En el fondo, en esta cuestión, como en todo, rige el principio de moral utilitarista e interés productivo que acaba asumiendo principios de siglos atrás, aquellos del ya citado Schopenhauer y otros pensadores: por un lado, considerar la vida como un error, un error metafísico, y por otro, considerar que ese error es corregible en la medida de lo posible, poniendo fin a la misma cuando esta está amortizada. Yo soy un ferviente defensor del suicidio, justifico desde el aconsejarlo hasta el asistirlo, pero no puedo admitir la estatalización de la eutanasia, como no admito los principios eugénicos que se ampararon a final del siglo XIX y principios del XX con la pretensión de crear humanos más perfectos, más resistentes a la enfermedad, más duraderos, transgénicos, en definitiva. Muchos males surgieron de aquellas prácticas y muchos pueden acarrear las nuevas tesis progresistas de continuar lo que llaman el avance sobre la eutanasia, justificadas en el falso humanitarismo y haciendo creer que se evita el sufrimiento humano y se garantiza ese derecho a una muerte digna.
Así como en la vida se ve uno implicado sin argumento justificante, la muerte, que viene unida a la vida desde el principio, tiene posibilidades de producirse de modos más diversos. Suele aterrar, no sé por qué razón, la idea de morir, y negarla es una de los mecanismos de defensa que el humano se aplica para tratar de conjurarla, sobre todo el humano de hoy, el hombre masa, herramienta, instrumento del sistema. Sin embargo ella puede surgir en cualquier momento, contra la propia voluntad, sin que la edad o la posición la mitiguen. Puede venir por enfermedad, por desgaste a causa de una larga existencia, por un accidente, pero también da la oportunidad de salir a buscarla por el propio deseo de dejar de vivir por cualquier motivo… pero siempre debe atenerse al campo de lo privado, pues, en definitiva, mure uno, es personal e intransferible el trance.

● **Ejercicios por resolver**:
1. Según el texto sobre la eutanasia, ¿qué pretendían los principios eugénicos de finales del siglo XIX y principios del XX?
2. Reproduce al pie de la letra todo el pasaje del texto sobre la eutanasia, desde "Así como en" hasta "intransferible el trance.".

(Entradas de datos extraídas)
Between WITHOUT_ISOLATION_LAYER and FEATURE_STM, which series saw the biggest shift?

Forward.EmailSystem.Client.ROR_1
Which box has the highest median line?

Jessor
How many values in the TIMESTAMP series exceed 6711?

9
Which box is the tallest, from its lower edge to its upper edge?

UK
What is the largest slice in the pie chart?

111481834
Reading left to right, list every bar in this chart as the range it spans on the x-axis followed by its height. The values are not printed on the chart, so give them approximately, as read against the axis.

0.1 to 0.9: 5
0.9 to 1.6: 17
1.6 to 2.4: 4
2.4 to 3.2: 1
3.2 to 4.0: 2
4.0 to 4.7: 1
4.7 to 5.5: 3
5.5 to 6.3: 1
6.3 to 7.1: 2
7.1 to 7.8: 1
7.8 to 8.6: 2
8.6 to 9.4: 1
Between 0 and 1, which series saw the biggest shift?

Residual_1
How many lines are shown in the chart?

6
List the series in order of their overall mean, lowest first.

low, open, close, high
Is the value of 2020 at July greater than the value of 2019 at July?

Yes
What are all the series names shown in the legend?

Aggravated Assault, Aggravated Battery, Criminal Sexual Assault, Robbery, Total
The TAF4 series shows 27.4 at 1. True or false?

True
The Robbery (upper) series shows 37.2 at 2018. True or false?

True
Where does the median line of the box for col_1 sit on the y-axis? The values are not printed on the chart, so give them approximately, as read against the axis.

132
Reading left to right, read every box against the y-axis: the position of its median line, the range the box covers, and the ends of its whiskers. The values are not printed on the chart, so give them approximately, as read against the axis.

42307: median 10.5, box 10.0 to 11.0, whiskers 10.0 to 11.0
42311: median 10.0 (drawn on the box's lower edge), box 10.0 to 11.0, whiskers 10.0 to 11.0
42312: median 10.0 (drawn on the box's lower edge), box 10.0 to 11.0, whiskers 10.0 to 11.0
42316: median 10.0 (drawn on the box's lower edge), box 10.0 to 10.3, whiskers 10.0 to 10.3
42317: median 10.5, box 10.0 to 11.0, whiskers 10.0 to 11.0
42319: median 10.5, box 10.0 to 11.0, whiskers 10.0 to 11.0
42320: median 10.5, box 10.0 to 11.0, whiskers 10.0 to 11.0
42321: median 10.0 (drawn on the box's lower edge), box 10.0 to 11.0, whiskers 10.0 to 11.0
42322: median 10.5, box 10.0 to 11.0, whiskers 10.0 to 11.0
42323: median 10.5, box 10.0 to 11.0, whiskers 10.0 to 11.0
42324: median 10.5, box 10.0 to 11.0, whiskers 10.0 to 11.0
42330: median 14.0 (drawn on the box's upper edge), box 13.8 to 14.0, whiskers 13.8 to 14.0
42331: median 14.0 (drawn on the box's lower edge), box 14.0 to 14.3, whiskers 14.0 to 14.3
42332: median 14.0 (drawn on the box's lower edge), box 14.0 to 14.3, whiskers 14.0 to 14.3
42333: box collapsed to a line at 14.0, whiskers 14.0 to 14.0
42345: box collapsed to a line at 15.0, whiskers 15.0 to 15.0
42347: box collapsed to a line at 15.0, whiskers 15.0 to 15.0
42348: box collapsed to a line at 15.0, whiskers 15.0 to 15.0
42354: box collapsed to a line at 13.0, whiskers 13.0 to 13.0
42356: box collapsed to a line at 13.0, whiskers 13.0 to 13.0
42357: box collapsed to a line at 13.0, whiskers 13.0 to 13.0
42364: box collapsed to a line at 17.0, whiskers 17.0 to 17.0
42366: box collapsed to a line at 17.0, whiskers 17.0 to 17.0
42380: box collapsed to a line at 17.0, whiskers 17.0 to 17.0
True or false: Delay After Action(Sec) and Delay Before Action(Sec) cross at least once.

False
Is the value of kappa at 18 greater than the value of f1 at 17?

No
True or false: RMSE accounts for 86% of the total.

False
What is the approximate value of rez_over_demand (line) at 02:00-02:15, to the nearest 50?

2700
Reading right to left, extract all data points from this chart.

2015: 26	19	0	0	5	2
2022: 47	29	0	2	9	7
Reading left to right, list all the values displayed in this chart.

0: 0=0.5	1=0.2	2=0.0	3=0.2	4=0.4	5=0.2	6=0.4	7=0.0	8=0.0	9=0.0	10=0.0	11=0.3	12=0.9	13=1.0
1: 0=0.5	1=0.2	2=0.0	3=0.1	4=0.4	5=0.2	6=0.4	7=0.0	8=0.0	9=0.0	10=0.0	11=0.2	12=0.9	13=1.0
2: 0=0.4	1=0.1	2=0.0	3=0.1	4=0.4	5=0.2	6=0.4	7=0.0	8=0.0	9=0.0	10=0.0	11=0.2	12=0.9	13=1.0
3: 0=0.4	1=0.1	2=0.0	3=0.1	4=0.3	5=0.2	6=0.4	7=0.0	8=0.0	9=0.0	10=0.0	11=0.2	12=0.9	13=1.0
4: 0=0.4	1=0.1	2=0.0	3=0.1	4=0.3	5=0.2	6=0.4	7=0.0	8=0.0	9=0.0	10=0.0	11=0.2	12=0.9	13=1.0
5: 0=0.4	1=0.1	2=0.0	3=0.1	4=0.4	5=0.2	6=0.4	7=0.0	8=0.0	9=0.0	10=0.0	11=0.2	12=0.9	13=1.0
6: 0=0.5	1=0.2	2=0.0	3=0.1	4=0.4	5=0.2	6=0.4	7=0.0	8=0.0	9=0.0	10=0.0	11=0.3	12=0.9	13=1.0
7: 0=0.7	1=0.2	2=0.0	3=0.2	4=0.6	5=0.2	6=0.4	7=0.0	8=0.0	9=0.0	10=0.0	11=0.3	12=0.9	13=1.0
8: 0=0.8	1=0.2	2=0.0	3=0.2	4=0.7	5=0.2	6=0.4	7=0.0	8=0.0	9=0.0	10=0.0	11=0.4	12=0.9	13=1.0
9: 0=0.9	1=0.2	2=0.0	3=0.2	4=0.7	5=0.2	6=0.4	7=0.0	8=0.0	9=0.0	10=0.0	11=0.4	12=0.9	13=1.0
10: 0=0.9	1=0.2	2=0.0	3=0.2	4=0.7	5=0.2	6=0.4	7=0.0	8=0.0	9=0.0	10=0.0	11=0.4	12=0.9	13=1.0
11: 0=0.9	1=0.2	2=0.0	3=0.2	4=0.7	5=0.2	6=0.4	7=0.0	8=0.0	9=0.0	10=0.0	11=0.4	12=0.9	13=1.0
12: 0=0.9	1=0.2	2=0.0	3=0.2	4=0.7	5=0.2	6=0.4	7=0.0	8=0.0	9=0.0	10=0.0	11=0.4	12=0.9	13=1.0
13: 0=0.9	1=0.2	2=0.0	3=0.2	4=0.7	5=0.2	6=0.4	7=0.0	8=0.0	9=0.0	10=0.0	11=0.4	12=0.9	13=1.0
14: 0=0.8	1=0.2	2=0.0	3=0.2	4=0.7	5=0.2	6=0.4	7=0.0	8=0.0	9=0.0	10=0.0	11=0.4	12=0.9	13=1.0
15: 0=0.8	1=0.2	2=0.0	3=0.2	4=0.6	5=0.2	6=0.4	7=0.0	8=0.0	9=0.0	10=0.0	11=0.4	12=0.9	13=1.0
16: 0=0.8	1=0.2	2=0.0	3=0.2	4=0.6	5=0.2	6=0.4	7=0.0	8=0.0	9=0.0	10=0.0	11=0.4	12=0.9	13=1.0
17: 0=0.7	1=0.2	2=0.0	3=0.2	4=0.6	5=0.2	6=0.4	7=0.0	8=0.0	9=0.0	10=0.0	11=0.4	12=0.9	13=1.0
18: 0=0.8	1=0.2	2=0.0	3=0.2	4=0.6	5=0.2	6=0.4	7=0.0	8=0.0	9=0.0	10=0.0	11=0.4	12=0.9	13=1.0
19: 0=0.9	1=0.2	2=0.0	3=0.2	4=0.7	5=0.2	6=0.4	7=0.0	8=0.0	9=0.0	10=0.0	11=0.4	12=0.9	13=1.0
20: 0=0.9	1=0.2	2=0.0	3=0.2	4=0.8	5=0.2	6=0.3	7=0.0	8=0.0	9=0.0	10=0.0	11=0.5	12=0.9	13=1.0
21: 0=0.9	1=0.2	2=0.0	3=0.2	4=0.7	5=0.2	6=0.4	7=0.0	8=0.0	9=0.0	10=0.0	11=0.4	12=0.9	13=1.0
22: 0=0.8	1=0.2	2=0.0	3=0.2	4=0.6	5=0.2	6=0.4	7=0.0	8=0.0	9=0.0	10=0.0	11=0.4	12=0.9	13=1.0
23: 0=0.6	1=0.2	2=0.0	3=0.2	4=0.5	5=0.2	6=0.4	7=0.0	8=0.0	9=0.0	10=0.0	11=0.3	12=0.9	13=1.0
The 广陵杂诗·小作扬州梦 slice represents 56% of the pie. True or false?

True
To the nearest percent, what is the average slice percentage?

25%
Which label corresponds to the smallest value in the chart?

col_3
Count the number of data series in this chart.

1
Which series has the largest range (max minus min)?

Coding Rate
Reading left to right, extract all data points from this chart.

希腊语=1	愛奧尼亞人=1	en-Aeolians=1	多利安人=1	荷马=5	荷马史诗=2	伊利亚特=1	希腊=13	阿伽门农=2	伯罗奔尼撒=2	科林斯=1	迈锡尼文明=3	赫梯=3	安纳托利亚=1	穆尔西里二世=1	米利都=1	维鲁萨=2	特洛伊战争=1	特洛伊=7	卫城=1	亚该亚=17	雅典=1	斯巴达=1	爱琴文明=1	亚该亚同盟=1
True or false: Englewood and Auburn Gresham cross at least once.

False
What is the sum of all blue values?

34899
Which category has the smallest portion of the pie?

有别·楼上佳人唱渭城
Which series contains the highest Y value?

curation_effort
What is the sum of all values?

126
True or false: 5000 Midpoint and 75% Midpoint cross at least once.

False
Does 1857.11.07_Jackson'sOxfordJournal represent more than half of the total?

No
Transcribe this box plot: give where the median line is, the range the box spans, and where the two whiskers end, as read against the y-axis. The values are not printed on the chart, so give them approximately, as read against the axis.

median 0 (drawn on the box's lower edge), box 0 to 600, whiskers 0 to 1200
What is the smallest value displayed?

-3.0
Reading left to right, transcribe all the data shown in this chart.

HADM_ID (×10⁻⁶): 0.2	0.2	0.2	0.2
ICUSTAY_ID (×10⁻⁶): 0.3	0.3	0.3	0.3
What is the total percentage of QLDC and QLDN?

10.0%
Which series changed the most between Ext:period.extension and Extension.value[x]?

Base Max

● **Soluciones del ejercicio**:
1. Crear humanos más perfectos, más resistentes a la enfermedad, más duraderos; transgénicos, en definitiva.

2.
Así como en la vida se ve uno implicado sin argumento justificante, la muerte, que viene unida a la vida desde el principio, tiene posibilidades de producirse de modos más diversos. Suele aterrar, no sé por qué razón, la idea de morir, y negarla es una de los mecanismos de defensa que el humano se aplica para tratar de conjurarla, sobre todo el humano de hoy, el hombre masa, herramienta, instrumento del sistema. Sin embargo ella puede surgir en cualquier momento, contra la propia voluntad, sin que la edad o la posición la mitiguen. Puede venir por enfermedad, por desgaste a causa de una larga existencia, por un accidente, pero también da la oportunidad de salir a buscarla por el propio deseo de dejar de vivir por cualquier motivo… pero siempre debe atenerse al campo de lo privado, pues, en definitiva, mure uno, es personal e intransferible el trance.